[Input records Boundary: Start]
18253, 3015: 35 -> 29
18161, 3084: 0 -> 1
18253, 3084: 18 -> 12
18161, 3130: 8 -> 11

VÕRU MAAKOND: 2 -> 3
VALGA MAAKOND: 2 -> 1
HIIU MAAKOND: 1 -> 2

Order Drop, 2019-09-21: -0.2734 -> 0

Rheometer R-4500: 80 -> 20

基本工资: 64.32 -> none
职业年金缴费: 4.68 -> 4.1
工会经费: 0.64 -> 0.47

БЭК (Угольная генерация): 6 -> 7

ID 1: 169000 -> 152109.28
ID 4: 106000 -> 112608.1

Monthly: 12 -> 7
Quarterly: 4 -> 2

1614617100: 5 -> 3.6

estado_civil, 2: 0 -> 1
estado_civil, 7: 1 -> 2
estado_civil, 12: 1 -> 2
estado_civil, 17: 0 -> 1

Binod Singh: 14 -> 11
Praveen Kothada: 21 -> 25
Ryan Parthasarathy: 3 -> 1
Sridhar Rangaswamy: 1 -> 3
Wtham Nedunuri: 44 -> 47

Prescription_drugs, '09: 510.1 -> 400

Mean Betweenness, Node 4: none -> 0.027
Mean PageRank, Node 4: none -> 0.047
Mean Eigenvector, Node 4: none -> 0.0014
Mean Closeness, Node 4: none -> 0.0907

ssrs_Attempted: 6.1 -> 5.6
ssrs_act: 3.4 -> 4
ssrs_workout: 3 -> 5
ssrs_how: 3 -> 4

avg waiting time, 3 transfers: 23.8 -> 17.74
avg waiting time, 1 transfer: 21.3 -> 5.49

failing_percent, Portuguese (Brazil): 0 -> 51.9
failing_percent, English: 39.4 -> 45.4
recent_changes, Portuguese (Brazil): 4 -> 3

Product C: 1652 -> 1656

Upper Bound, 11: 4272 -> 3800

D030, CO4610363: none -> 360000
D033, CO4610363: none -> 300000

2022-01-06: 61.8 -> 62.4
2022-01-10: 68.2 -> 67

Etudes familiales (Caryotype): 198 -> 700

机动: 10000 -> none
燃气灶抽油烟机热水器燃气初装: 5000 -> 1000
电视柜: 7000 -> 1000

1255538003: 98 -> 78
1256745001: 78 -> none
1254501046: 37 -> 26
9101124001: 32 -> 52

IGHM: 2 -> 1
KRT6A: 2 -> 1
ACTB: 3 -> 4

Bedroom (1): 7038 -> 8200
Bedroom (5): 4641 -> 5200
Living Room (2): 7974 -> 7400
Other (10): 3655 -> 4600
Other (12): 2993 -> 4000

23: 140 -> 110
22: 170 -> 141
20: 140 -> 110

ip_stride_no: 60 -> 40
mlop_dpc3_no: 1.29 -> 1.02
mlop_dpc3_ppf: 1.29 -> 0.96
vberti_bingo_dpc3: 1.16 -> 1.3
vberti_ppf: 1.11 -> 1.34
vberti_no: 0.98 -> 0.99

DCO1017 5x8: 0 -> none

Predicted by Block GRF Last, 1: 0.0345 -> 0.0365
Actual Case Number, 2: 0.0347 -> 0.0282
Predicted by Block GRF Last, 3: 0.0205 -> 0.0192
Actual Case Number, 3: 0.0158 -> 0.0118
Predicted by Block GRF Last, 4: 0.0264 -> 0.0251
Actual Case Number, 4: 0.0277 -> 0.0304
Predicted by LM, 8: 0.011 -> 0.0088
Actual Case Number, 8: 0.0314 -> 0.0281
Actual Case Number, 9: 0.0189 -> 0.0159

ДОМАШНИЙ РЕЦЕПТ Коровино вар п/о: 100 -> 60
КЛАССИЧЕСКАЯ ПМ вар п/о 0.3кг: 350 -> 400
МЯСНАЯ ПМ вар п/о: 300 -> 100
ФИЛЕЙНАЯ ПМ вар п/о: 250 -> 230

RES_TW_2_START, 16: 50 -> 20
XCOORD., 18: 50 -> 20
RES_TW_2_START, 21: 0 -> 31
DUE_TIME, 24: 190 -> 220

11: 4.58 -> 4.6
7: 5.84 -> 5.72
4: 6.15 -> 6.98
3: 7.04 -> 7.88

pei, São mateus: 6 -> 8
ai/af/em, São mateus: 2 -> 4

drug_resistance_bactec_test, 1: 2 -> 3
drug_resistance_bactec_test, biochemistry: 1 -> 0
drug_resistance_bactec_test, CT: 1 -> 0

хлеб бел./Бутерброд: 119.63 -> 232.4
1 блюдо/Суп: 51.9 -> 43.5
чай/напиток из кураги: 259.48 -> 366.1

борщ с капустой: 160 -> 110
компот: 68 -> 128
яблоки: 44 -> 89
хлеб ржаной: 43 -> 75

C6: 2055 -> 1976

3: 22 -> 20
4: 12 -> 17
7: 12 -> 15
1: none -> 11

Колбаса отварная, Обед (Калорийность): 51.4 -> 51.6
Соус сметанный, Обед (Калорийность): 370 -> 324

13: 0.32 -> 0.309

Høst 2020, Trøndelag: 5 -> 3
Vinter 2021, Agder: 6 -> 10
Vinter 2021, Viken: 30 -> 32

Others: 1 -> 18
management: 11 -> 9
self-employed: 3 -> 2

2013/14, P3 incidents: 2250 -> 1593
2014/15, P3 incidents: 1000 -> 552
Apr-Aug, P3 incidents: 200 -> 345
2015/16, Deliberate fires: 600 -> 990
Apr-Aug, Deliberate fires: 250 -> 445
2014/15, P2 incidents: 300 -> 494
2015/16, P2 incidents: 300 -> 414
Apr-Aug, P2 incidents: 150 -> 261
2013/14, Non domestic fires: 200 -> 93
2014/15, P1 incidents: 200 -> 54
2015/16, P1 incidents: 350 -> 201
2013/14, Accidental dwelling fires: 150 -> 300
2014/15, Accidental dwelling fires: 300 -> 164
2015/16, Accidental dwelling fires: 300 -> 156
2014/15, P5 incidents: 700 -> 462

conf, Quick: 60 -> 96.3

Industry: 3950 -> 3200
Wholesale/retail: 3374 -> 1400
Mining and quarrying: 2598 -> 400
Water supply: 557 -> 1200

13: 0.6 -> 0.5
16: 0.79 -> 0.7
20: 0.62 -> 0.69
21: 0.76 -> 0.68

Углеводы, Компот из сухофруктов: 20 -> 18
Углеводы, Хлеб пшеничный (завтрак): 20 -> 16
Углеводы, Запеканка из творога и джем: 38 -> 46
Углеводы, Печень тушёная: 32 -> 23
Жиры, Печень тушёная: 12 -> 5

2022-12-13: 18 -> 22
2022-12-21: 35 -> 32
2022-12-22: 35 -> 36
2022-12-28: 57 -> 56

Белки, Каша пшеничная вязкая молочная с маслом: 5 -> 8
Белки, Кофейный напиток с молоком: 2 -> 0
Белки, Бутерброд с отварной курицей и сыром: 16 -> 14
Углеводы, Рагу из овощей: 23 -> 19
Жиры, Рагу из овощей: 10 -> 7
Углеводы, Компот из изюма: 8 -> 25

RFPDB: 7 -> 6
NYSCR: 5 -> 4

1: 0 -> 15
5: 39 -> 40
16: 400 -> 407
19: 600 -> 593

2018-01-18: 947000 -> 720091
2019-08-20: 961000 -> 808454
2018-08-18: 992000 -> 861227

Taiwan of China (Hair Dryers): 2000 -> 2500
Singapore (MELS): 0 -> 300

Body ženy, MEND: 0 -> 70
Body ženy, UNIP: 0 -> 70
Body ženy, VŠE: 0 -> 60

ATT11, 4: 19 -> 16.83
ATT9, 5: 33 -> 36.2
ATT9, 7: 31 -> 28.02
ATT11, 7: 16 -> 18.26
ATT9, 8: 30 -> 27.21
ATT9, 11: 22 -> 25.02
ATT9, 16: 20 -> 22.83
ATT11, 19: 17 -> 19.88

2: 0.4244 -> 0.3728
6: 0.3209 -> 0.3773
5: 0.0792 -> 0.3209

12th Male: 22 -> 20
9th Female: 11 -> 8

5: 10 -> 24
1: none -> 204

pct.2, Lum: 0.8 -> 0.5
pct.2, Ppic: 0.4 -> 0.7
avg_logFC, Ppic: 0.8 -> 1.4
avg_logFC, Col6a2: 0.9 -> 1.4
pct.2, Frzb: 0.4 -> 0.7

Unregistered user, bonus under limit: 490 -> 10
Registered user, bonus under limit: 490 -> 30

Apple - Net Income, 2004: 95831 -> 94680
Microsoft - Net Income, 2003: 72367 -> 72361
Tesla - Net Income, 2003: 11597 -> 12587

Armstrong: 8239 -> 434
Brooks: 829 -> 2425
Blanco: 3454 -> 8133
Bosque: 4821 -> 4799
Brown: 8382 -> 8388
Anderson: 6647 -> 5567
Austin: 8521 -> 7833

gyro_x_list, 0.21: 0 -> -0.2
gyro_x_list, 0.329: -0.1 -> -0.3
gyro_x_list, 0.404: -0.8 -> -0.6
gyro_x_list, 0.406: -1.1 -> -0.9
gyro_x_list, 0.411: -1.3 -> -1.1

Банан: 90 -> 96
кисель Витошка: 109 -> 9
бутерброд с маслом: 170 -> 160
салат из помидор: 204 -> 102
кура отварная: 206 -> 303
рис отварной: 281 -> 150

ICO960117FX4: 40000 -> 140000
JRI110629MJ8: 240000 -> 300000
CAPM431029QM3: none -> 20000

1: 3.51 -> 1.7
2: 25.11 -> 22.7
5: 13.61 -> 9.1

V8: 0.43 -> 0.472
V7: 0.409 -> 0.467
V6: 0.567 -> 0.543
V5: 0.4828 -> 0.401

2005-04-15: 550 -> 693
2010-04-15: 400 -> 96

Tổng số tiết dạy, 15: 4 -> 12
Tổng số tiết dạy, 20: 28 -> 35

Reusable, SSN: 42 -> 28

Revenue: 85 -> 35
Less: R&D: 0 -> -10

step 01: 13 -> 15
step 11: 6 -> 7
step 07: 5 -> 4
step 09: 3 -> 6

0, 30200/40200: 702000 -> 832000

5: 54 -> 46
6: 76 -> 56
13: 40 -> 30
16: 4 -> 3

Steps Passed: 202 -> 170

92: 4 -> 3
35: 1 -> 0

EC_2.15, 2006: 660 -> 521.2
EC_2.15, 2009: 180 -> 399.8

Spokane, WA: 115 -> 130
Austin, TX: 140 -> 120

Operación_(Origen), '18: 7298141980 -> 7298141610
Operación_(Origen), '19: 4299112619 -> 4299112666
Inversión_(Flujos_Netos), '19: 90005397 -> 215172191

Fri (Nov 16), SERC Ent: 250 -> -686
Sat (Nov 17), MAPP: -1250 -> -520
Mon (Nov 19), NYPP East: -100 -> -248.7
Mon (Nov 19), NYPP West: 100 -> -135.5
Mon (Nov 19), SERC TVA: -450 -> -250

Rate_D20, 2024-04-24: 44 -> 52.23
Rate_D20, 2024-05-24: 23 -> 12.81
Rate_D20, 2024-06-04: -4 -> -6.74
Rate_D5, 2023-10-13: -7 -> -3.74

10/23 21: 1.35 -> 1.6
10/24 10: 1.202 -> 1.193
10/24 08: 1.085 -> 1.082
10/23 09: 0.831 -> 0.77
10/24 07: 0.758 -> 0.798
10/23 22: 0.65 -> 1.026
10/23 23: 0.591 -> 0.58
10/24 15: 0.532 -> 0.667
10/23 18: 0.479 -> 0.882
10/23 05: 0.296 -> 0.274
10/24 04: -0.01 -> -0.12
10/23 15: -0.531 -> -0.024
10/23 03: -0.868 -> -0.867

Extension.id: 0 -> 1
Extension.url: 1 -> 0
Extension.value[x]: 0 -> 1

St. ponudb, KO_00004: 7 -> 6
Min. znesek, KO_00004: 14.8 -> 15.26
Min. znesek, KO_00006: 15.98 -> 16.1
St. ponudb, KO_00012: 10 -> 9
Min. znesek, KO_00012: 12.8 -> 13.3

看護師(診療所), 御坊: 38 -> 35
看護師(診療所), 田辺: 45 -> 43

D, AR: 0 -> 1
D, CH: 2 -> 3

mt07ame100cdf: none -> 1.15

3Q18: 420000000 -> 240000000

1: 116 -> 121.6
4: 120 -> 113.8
[Input records Boundary: End]
What you should do — Please reproduce the lines from the line with "Prescription_drugs, '09: 510.1 -> 400" to the line with "ssrs_workout: 3 -> 5", both ends included, exactly as they appear above.

Problem solution —
Prescription_drugs, '09: 510.1 -> 400

Mean Betweenness, Node 4: none -> 0.027
Mean PageRank, Node 4: none -> 0.047
Mean Eigenvector, Node 4: none -> 0.0014
Mean Closeness, Node 4: none -> 0.0907

ssrs_Attempted: 6.1 -> 5.6
ssrs_act: 3.4 -> 4
ssrs_workout: 3 -> 5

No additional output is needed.